[imagesource: Handout]
It all started on August 1 at around 5PM when a meteorite, roughly the size of a watermelon, crashed through a tin canopy on the side of Josua Hutagalung’s home in the North Sumatra province in Indonesia.
It landed with a degree of force that embedded it roughly six inches into the ground.
Hutagalung filmed the object with his phone and posted it on social media, following which offers to buy the meteorite started flooding in.
A week later Jared Collins, an American intermediary for buyers in the US, got in touch and offered a price.
Over to VICE for what happened next.
They made the exchange and the meteorite was sent to the US, where it was verified as genuine, classified under the name of the area it was found in, “Kolang,” and listed on the website of the Meteoritical Society.
Then the British tabloids got wind of it and published that the price of the sale was about $1,8 million, turning Josua into an “instant” millionaire.
In classic tabloid fashion, this wasn’t a verified sum, and had been calculated by attempting to multiply the weight and online value estimates from other bits of meteorites that had fallen in the same area.
Josua had told the BBC’s Indonesia service that he sold it for just over $14 000, not including the cost of repairing his damaged roof.
Collins, the intermediary, didn’t reveal the actual price.

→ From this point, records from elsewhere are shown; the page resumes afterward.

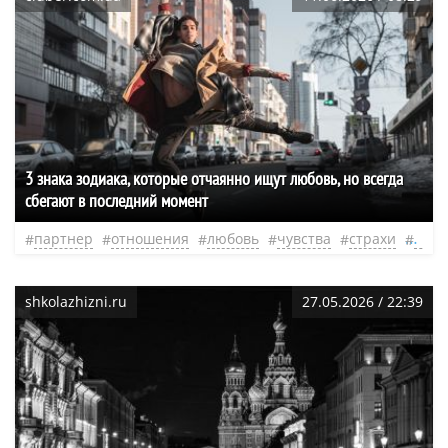
3 знака зодиака, которые отчаянно ищут любовь, но всегда
сбегают в последний момент
партнер
отношения
любовь
чувства
страхи
душ
shkolazhizni.ru
27.05.2026 / 22:39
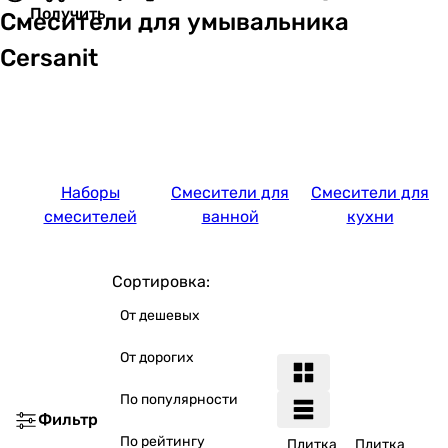
Получить
Смесители для умывальника
Cersanit
Наборы
Смесители для
Смесители для
смесителей
ванной
кухни
Сортировка:
От дешевых
От дорогих
По популярности
Фильтр
По рейтингу
Плитка
Плитка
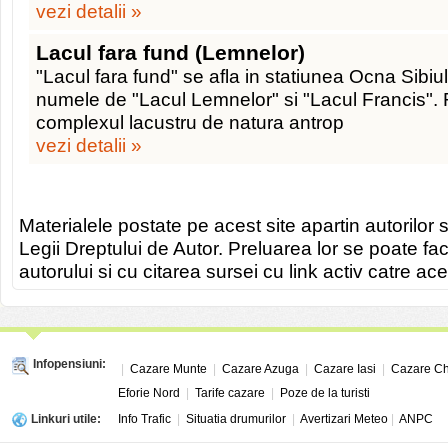
vezi detalii »
Lacul fara fund (Lemnelor)
"Lacul fara fund" se afla in statiunea Ocna Sibiul
numele de "Lacul Lemnelor" si "Lacul Francis". 
complexul lacustru de natura antrop
vezi detalii »
Materialele postate pe acest site apartin autorilor s
Legii Dreptului de Autor. Preluarea lor se poate fa
autorului si cu citarea sursei cu link activ catre ace
Infopensiuni:
|
Cazare Munte
|
Cazare Azuga
|
Cazare Iasi
|
Cazare Ch
Eforie Nord
|
Tarife cazare
|
Poze de la turisti
Linkuri utile:
Info Trafic
|
Situatia drumurilor
|
Avertizari Meteo
|
ANPC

“Clarifying the news that is currently circulating about the estimated value of the purchase of the meteorite, or the compensation given to the stone, we can be sure that the figures mentioned are completely untrue and incorrect,” he told VICE World News through Magnifique, a PR agency in Jakarta that also worked with Josua.
In actuality, the amount paid out was neither the $14 163 figure mentioned in early reports nor $1,8 million.

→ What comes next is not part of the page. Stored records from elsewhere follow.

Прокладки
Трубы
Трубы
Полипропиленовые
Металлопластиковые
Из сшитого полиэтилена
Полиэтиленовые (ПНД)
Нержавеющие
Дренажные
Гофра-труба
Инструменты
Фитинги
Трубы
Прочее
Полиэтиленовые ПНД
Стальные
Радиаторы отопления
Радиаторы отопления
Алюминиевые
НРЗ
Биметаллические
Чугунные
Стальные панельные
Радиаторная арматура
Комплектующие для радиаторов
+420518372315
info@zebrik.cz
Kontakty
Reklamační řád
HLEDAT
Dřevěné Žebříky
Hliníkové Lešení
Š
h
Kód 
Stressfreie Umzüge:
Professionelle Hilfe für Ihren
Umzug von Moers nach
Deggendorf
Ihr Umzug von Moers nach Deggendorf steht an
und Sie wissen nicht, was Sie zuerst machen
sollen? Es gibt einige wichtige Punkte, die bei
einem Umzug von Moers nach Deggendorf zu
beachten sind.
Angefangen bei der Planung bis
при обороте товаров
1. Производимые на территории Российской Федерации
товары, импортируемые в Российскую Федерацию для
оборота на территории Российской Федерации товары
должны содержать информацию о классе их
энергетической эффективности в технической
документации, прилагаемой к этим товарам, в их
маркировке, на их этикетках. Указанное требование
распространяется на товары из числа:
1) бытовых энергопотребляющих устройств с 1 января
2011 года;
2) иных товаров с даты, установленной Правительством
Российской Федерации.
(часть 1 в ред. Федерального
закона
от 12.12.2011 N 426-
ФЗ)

“Currently there are no meteorites of such value, and of course no collector will pay that price,” Collins said through the agency.
So how much was it actually worth?
Laurence Garvie, a meteorite expert from Arizona State University who classified the meteorite, described it as an “extra-terrestrial mudball” that might be worth $2.
Bit of an anticlimax there.
If it had been a bit of Asteroid Psyche, this would have been a whole different story.
Things have not been going well for Hutagalung since all the media reports did the rounds.
“I’m afraid my child will be kidnapped because they think I’m already rich, and they will ask for ransom. But you can see firsthand what it looks like, just ordinary, still like before, nothing is different,” he told VICE World News after agreeing to a rare in-person interview at his modest home, which he was busy painting.
If he actually had the money, “I would recruit at least five security guards” for protection, he added.
The coffin maker is still making a living doing what he did before he was briefly the most famous man in Indonesia.
He wants everyone to know that he isn’t a millionaire.
There you have it.
If a meteorite crashes into your home, depending on its makeup, you’re probably going to walk away with having to pay to fix the damage.